#### [What is needed]
According to the article on AI token usage, roughly how many tokens does OpenAI's top token user now go through each month?

#### [Given passage]
====
OpenAI CEO Sam Altman dropped an interesting number recently: the company’s top token user now goes through around 100 billion tokens a month. And apparently, someone outside OpenAI is burning through even more.
For casual users, that figure probably sounds abstract. But in AI, tokens are just the chunks of text a model reads and produces. Every prompt, reply, file summary, coding task, and document analysis chews through them. The more complex the work, the more tokens disappear.
A few years ago, usage at that scale was mostly by researchers and niche technical teams. Now AI handles coding, customer support, business writing, research, automation, and internal workflows across all kinds of companies. For heavy users, it stopped being a chatbot a while ago. It’s infrastructure.
Why 100 Billion Tokens Matters
Nobody hitting 100 billion tokens a month is just asking ChatGPT questions. That kind of volume points to large-scale workflows, long documents, repeated testing, automation pipelines, and constant experimentation running in parallel. It means AI is embedded deep inside how some companies operate.
====
Saved data entries:
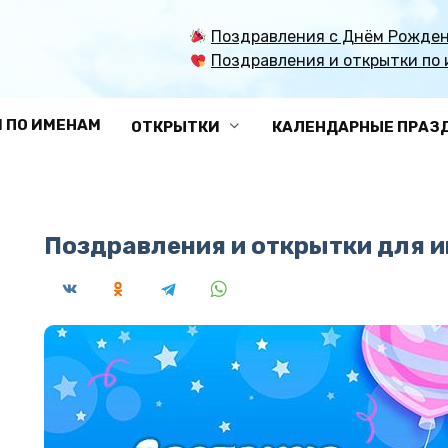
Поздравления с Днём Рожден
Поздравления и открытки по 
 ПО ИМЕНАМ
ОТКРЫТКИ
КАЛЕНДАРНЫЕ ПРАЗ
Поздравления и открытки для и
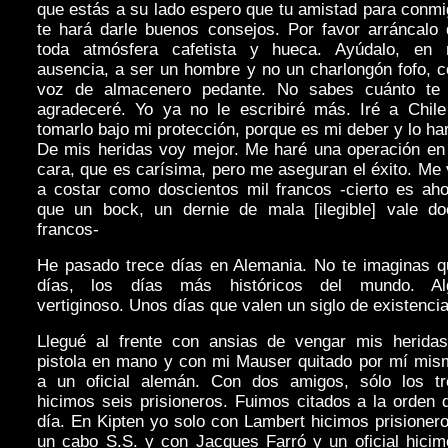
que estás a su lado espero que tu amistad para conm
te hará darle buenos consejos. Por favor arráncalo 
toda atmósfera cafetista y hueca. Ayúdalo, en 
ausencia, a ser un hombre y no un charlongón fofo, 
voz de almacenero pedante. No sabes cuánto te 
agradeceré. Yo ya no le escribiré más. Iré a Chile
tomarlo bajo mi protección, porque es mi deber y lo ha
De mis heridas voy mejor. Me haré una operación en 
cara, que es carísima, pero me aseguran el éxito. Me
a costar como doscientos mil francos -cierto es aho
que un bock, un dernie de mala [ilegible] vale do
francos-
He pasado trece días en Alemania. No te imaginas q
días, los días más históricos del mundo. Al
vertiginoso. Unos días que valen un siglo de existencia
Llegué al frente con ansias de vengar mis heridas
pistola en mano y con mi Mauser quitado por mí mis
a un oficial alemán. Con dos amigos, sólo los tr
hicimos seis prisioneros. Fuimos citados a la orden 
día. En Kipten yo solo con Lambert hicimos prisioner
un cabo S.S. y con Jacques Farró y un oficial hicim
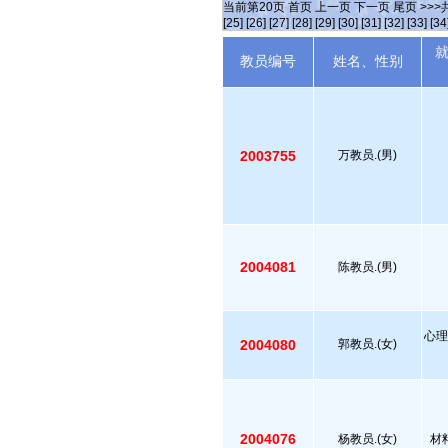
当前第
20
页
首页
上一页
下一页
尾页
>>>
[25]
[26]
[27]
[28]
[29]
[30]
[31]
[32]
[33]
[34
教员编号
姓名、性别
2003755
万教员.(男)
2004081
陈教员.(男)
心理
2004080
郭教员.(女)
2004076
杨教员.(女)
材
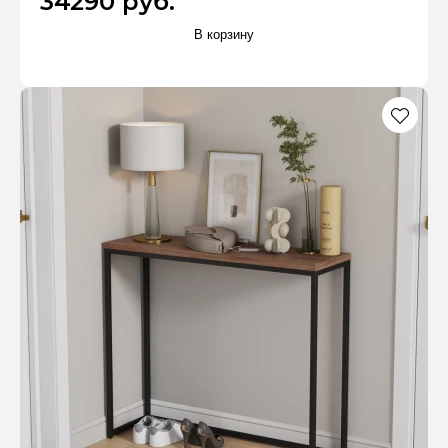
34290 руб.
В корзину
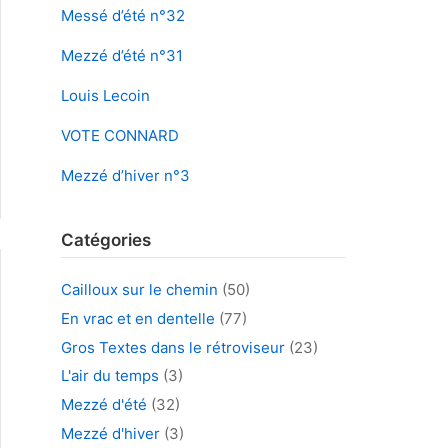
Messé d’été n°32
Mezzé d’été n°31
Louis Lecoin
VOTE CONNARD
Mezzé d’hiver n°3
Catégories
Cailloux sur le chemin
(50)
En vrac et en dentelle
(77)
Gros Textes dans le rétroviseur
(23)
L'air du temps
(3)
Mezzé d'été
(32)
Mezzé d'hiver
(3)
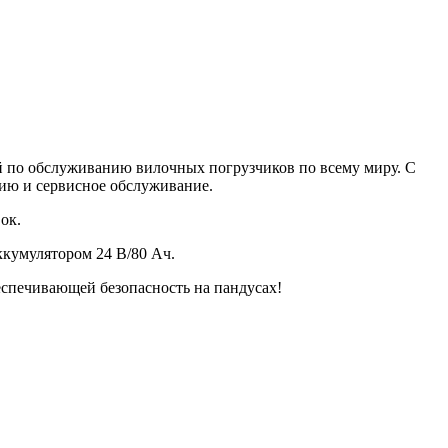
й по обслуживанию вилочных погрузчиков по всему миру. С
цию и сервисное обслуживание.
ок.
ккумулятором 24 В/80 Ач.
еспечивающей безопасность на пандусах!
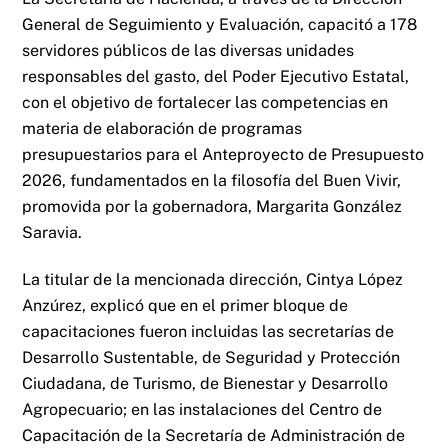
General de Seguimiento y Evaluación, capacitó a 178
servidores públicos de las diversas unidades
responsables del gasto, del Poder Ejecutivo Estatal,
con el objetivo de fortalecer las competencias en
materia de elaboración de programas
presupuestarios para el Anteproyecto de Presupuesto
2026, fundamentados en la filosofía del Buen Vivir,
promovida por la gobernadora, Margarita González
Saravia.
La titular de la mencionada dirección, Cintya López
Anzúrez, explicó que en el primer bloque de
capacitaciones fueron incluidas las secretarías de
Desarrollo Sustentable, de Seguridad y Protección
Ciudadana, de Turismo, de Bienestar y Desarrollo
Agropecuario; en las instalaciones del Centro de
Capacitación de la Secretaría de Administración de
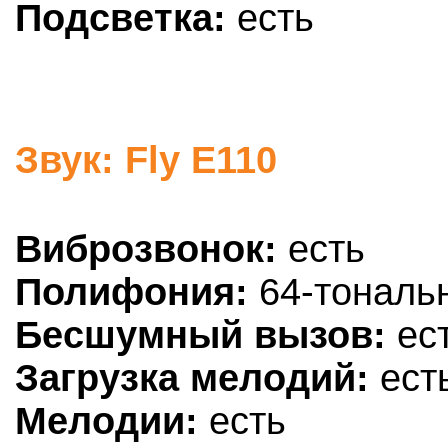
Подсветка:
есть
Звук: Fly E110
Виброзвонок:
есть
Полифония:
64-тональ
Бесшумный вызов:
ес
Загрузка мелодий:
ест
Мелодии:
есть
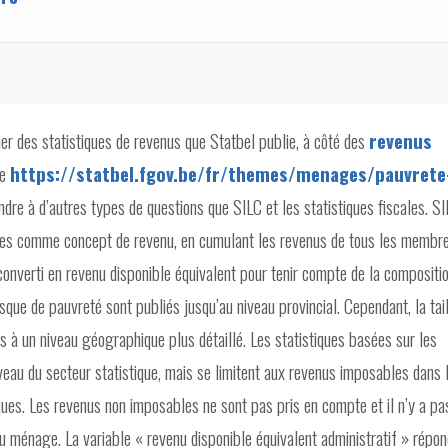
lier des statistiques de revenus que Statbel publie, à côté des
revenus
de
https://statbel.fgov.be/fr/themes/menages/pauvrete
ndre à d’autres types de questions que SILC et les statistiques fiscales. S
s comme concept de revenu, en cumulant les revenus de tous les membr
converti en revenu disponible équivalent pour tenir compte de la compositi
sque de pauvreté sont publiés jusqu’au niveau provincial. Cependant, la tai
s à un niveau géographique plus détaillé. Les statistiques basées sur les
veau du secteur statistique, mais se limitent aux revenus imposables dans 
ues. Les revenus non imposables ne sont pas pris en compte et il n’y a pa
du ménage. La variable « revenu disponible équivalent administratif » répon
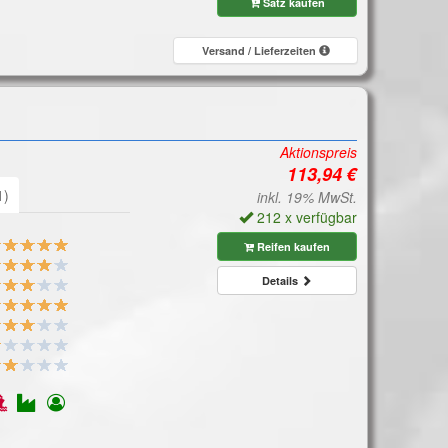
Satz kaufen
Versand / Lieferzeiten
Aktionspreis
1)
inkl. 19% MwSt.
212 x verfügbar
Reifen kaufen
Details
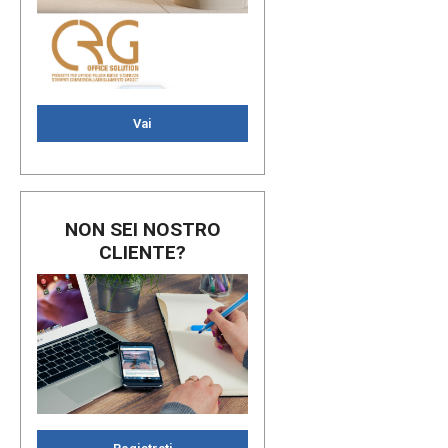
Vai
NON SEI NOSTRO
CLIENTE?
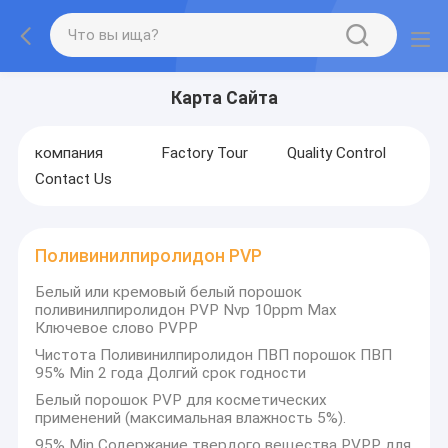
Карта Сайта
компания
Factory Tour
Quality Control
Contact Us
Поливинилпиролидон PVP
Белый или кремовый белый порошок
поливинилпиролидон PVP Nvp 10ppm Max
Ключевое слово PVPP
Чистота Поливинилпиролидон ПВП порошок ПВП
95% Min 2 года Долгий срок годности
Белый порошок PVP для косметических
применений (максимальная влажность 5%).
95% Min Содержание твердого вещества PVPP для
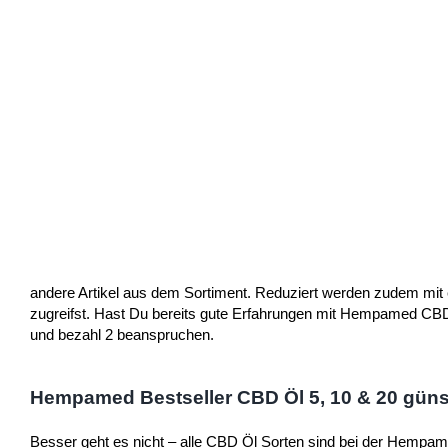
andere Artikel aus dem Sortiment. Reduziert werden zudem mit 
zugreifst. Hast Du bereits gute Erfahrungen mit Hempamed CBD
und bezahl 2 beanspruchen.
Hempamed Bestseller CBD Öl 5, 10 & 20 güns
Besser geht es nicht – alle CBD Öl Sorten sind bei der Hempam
====
#### [Exercise response]
Around 100 billion tokens a month.